» **PROBLEM REQUIREMENTS**
Copy the lines below, beginning with the one that contains "(NUEVO CLIP) SÁTIRO & NINFA / RAISH" and continuing through the final line, exactly as written and with no other lines.

------ DATASET ENTRIES

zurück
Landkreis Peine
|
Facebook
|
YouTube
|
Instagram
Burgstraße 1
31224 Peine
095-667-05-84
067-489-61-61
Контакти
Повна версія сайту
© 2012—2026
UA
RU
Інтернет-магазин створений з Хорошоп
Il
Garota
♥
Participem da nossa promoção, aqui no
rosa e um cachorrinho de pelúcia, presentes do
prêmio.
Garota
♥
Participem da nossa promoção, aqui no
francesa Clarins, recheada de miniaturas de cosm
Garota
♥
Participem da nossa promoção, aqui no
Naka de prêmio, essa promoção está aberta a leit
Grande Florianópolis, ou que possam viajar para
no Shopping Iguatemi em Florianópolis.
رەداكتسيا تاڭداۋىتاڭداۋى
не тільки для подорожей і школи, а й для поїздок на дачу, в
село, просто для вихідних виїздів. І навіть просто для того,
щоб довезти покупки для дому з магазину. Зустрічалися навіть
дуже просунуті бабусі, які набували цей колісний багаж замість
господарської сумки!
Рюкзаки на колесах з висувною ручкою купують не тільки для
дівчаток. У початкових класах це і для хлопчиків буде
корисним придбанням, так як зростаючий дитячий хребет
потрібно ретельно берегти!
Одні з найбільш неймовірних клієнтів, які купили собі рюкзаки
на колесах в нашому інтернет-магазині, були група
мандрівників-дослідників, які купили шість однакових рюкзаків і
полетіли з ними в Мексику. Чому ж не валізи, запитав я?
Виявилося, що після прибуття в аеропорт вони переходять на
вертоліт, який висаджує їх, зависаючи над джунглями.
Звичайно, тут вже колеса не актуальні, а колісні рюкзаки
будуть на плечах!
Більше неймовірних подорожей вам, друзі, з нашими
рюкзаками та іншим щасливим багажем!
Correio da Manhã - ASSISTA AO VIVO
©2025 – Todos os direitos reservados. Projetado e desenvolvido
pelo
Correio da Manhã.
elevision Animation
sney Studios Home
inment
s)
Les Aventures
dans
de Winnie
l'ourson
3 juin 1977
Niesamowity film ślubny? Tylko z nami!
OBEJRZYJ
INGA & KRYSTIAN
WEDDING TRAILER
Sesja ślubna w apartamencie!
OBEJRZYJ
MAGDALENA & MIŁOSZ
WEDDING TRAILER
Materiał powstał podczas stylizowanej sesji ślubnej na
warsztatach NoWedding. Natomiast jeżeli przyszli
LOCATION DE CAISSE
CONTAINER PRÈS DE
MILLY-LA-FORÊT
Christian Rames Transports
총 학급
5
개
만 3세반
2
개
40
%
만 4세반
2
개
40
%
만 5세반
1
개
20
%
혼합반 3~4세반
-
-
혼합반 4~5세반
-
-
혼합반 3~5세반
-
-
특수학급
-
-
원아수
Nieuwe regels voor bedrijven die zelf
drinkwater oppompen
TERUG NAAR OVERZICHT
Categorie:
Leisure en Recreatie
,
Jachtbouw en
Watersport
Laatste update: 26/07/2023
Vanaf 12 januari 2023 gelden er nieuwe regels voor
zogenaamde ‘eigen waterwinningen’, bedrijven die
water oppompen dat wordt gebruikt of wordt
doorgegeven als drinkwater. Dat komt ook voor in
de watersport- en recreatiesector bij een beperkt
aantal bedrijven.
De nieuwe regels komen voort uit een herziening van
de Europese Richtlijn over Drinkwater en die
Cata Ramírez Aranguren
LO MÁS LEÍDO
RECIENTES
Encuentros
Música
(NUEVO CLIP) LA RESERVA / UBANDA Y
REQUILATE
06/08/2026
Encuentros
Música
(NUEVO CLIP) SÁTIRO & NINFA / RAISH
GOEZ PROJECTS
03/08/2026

------------

» **EXERCISE ANSWER**
(NUEVO CLIP) SÁTIRO & NINFA / RAISH
GOEZ PROJECTS
03/08/2026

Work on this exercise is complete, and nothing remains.